■ Available data ■
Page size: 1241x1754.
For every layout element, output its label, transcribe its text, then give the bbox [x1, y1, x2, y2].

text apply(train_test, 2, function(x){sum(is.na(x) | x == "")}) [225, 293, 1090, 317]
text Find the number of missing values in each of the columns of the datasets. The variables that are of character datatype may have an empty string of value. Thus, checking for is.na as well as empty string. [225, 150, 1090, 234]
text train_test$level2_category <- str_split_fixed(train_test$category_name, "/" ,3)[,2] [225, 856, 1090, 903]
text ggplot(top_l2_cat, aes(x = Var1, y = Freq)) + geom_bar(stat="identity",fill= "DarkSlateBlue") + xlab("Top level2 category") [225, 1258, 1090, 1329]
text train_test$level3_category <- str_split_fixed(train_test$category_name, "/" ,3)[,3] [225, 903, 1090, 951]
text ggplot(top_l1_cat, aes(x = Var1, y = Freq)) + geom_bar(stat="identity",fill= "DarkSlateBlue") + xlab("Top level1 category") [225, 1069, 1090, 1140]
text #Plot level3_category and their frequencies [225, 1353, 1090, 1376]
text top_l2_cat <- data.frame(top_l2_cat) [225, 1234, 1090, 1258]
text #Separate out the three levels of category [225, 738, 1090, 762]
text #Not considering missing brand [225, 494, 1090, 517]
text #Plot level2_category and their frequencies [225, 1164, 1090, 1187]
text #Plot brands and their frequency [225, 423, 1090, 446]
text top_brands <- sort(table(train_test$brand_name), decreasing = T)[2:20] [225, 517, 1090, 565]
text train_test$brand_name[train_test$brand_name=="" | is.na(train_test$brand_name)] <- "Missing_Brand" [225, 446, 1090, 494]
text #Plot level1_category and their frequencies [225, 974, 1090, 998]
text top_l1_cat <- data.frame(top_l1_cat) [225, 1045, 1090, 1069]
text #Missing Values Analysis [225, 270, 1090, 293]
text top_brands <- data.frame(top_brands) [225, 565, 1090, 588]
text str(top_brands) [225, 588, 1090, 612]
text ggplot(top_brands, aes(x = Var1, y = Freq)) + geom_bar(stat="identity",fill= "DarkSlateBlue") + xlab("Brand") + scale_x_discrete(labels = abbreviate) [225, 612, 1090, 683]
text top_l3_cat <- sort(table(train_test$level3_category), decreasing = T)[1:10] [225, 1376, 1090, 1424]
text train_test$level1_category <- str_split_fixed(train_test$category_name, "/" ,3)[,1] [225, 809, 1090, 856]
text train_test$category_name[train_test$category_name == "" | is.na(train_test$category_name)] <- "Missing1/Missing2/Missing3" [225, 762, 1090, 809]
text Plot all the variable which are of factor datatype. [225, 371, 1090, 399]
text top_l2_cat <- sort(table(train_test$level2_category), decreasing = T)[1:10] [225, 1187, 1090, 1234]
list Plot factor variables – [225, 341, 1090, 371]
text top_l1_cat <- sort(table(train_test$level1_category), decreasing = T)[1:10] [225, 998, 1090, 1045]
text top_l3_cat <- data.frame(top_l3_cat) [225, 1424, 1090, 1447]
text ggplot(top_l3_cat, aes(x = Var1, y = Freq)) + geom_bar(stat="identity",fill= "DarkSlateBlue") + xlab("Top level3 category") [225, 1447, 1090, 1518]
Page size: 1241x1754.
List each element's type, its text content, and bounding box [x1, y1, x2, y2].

■ Work instructions ■
Repeat the data above exactly.

■ Output for this task ■
Page size: 1241x1754.
For every layout element, output its label, transcribe its text, then give the bbox [x1, y1, x2, y2].

text apply(train_test, 2, function(x){sum(is.na(x) | x == "")}) [225, 293, 1090, 317]
text Find the number of missing values in each of the columns of the datasets. The variables that are of character datatype may have an empty string of value. Thus, checking for is.na as well as empty string. [225, 150, 1090, 234]
text train_test$level2_category <- str_split_fixed(train_test$category_name, "/" ,3)[,2] [225, 856, 1090, 903]
text ggplot(top_l2_cat, aes(x = Var1, y = Freq)) + geom_bar(stat="identity",fill= "DarkSlateBlue") + xlab("Top level2 category") [225, 1258, 1090, 1329]
text train_test$level3_category <- str_split_fixed(train_test$category_name, "/" ,3)[,3] [225, 903, 1090, 951]
text ggplot(top_l1_cat, aes(x = Var1, y = Freq)) + geom_bar(stat="identity",fill= "DarkSlateBlue") + xlab("Top level1 category") [225, 1069, 1090, 1140]
text #Plot level3_category and their frequencies [225, 1353, 1090, 1376]
text top_l2_cat <- data.frame(top_l2_cat) [225, 1234, 1090, 1258]
text #Separate out the three levels of category [225, 738, 1090, 762]
text #Not considering missing brand [225, 494, 1090, 517]
text #Plot level2_category and their frequencies [225, 1164, 1090, 1187]
text #Plot brands and their frequency [225, 423, 1090, 446]
text top_brands <- sort(table(train_test$brand_name), decreasing = T)[2:20] [225, 517, 1090, 565]
text train_test$brand_name[train_test$brand_name=="" | is.na(train_test$brand_name)] <- "Missing_Brand" [225, 446, 1090, 494]
text #Plot level1_category and their frequencies [225, 974, 1090, 998]
text top_l1_cat <- data.frame(top_l1_cat) [225, 1045, 1090, 1069]
text #Missing Values Analysis [225, 270, 1090, 293]
text top_brands <- data.frame(top_brands) [225, 565, 1090, 588]
text str(top_brands) [225, 588, 1090, 612]
text ggplot(top_brands, aes(x = Var1, y = Freq)) + geom_bar(stat="identity",fill= "DarkSlateBlue") + xlab("Brand") + scale_x_discrete(labels = abbreviate) [225, 612, 1090, 683]
text top_l3_cat <- sort(table(train_test$level3_category), decreasing = T)[1:10] [225, 1376, 1090, 1424]
text train_test$level1_category <- str_split_fixed(train_test$category_name, "/" ,3)[,1] [225, 809, 1090, 856]
text train_test$category_name[train_test$category_name == "" | is.na(train_test$category_name)] <- "Missing1/Missing2/Missing3" [225, 762, 1090, 809]
text Plot all the variable which are of factor datatype. [225, 371, 1090, 399]
text top_l2_cat <- sort(table(train_test$level2_category), decreasing = T)[1:10] [225, 1187, 1090, 1234]
list Plot factor variables – [225, 341, 1090, 371]
text top_l1_cat <- sort(table(train_test$level1_category), decreasing = T)[1:10] [225, 998, 1090, 1045]
text top_l3_cat <- data.frame(top_l3_cat) [225, 1424, 1090, 1447]
text ggplot(top_l3_cat, aes(x = Var1, y = Freq)) + geom_bar(stat="identity",fill= "DarkSlateBlue") + xlab("Top level3 category") [225, 1447, 1090, 1518]
Page size: 1241x1754.
List each element's type, its text content, and bounding box [x1, y1, x2, y2].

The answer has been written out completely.